Saturday, May 23, 2009

Fed Corporafornication Grows


The Federal Reserve's Vice Chair indicated the central bank would buy larger amounts of financial instruments. Bloomberg reported:

The Fed is in the process of buying $300 billion of long- term Treasuries through September, as authorized at the March meeting of the Federal Open Market Committee. Policy makers also at the time more than doubled planned purchases of mortgage- backed securities to $1.25 trillion this year and boosted federal agency debt purchases to $200 billion from $100 billion.

That totals $1.85 trillion, most of it corporafornication. Treasuries and agency debt are new, thus they can impact the economy. How much mortgage-backed securities are new vs. legacy assets? They don't say. Here's where things get less clear.

Purchases may increase nominal gross domestic product as much as $1 trillion “over the next several years,” Kohn said in a footnote to his remarks.

GDP fell from $14.4 trillion in the third quarter of 2008 to $14.1 trillion in the first quarter of 2009. Trillions in interventions occurred during this period of GDP decline. Yet, GDP fell.
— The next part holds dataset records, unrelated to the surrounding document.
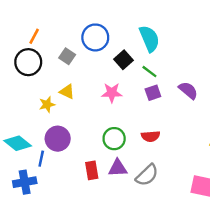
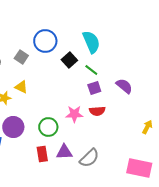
pink star: (112, 93) -> (74, 114), moved
red semicircle: (151, 136) -> (97, 111), moved
green circle: (114, 139) -> (48, 127), moved

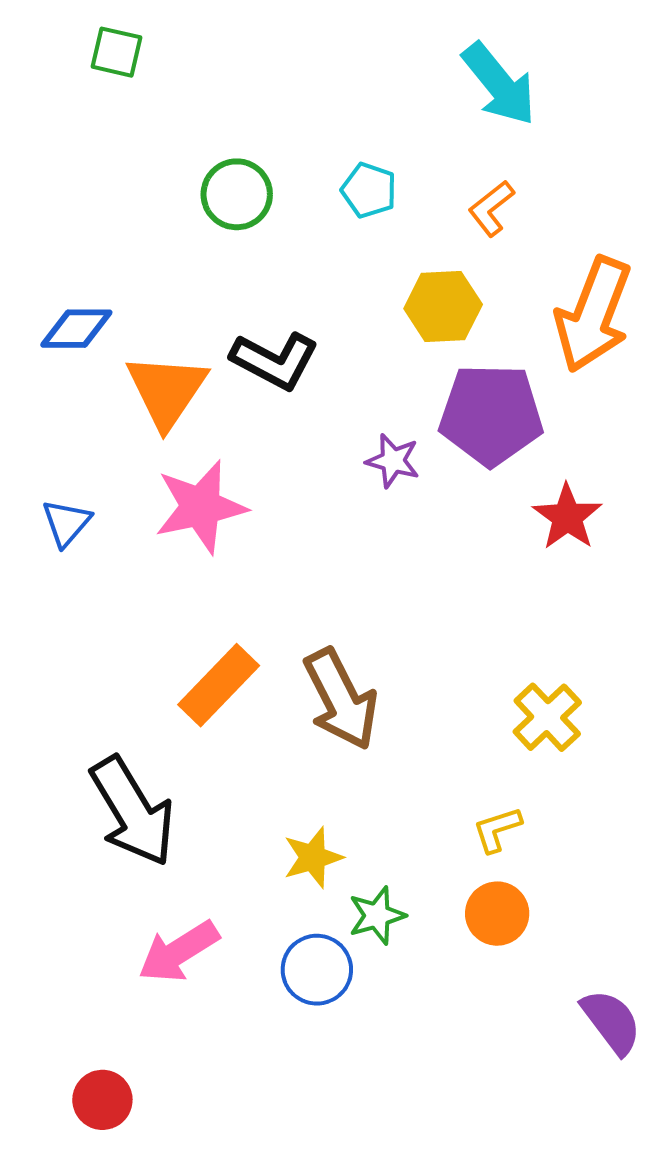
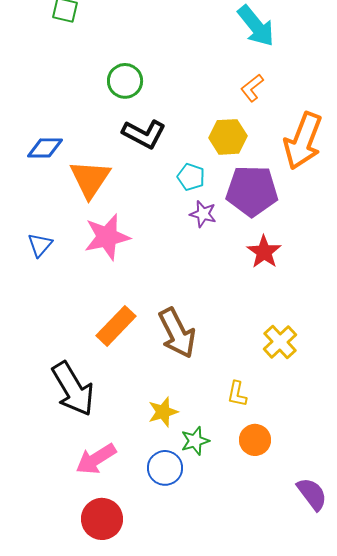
cyan pentagon: (369, 190) -> (191, 177), moved
black L-shape: (275, 361) -> (144, 134), moved
red star: (567, 517) -> (264, 252), moved
yellow L-shape: (497, 829) -> (237, 394), moved, turned -60
red circle: (102, 1100) -> (102, 519), moved, size x1.4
Alan Blinder, a former Fed vice chairman who is a Princeton economics professor, said Kohn’s estimate of the effect on GDP from the mortgage-bond purchases is “believable.”
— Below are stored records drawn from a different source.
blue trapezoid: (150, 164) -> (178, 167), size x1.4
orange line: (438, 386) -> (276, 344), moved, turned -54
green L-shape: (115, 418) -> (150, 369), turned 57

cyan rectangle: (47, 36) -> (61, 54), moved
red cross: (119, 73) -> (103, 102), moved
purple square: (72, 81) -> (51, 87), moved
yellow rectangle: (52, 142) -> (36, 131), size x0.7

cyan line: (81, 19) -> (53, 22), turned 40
“It was supposed to reduce the risk spread between mortgage rates and other rates, and I think it has,” Blinder said in an interview. “You get these multiplier effects” on the economy from spending on housing, said Blinder, a panelist with Kohn at the conference.
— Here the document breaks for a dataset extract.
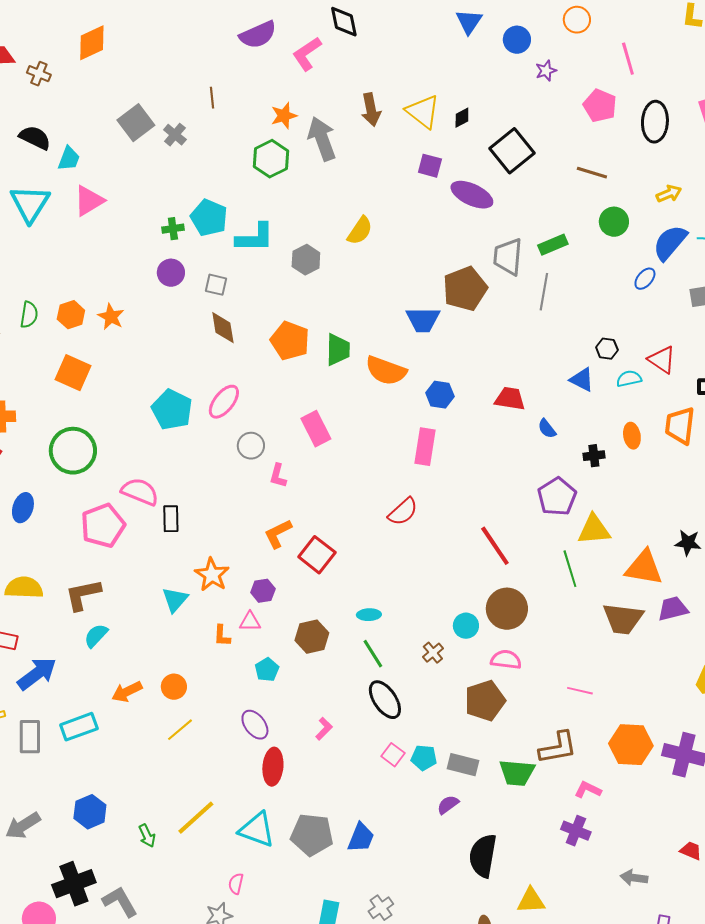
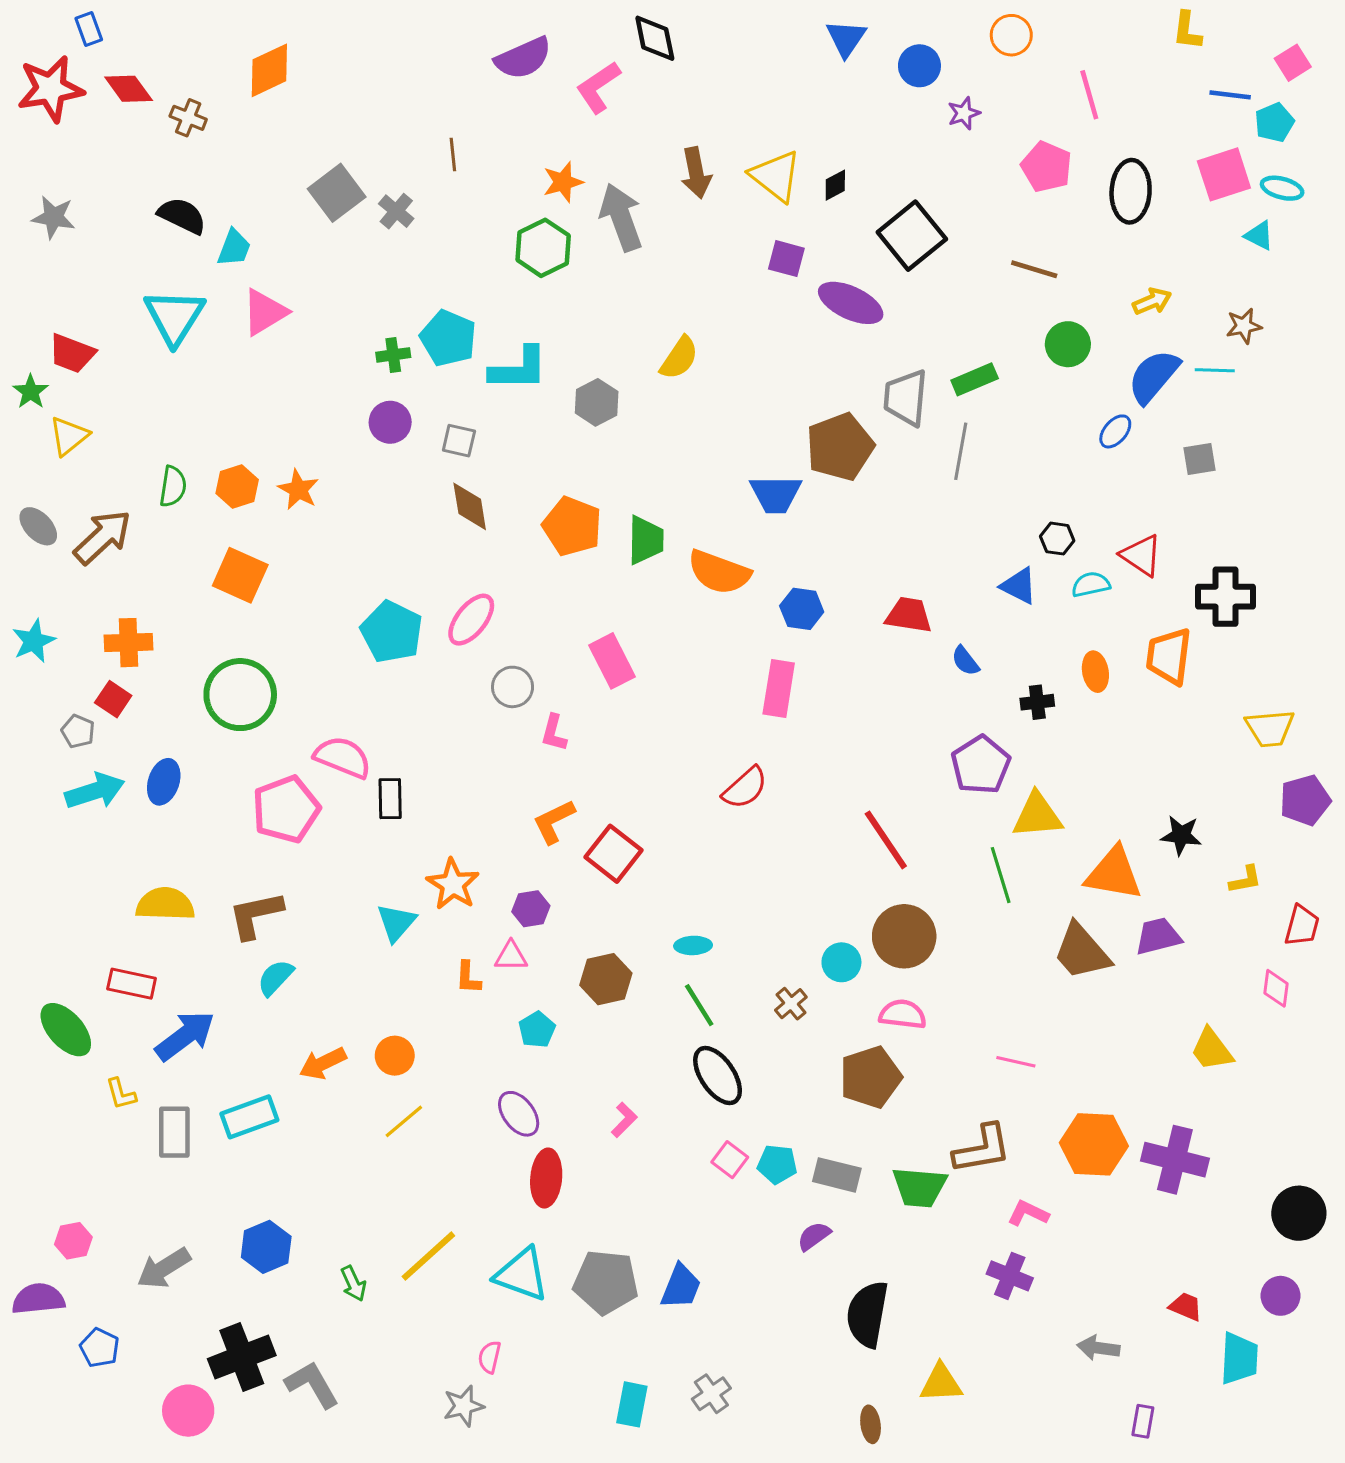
brown trapezoid: (623, 619) -> (1082, 952), turned 42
You get these multiplier effects? I expected a little more logic to the estimate.

Kohn reiterated his view that the U.S. economy “is only now beginning to show signs that it might be stabilizing, and the upturn, when it begins, is likely to be gradual amid the balance sheet repair of financial intermediaries and households.”
Let's say GDP grows a trillion over the next few years. How much of that is inflation? How much is hyper-inflation?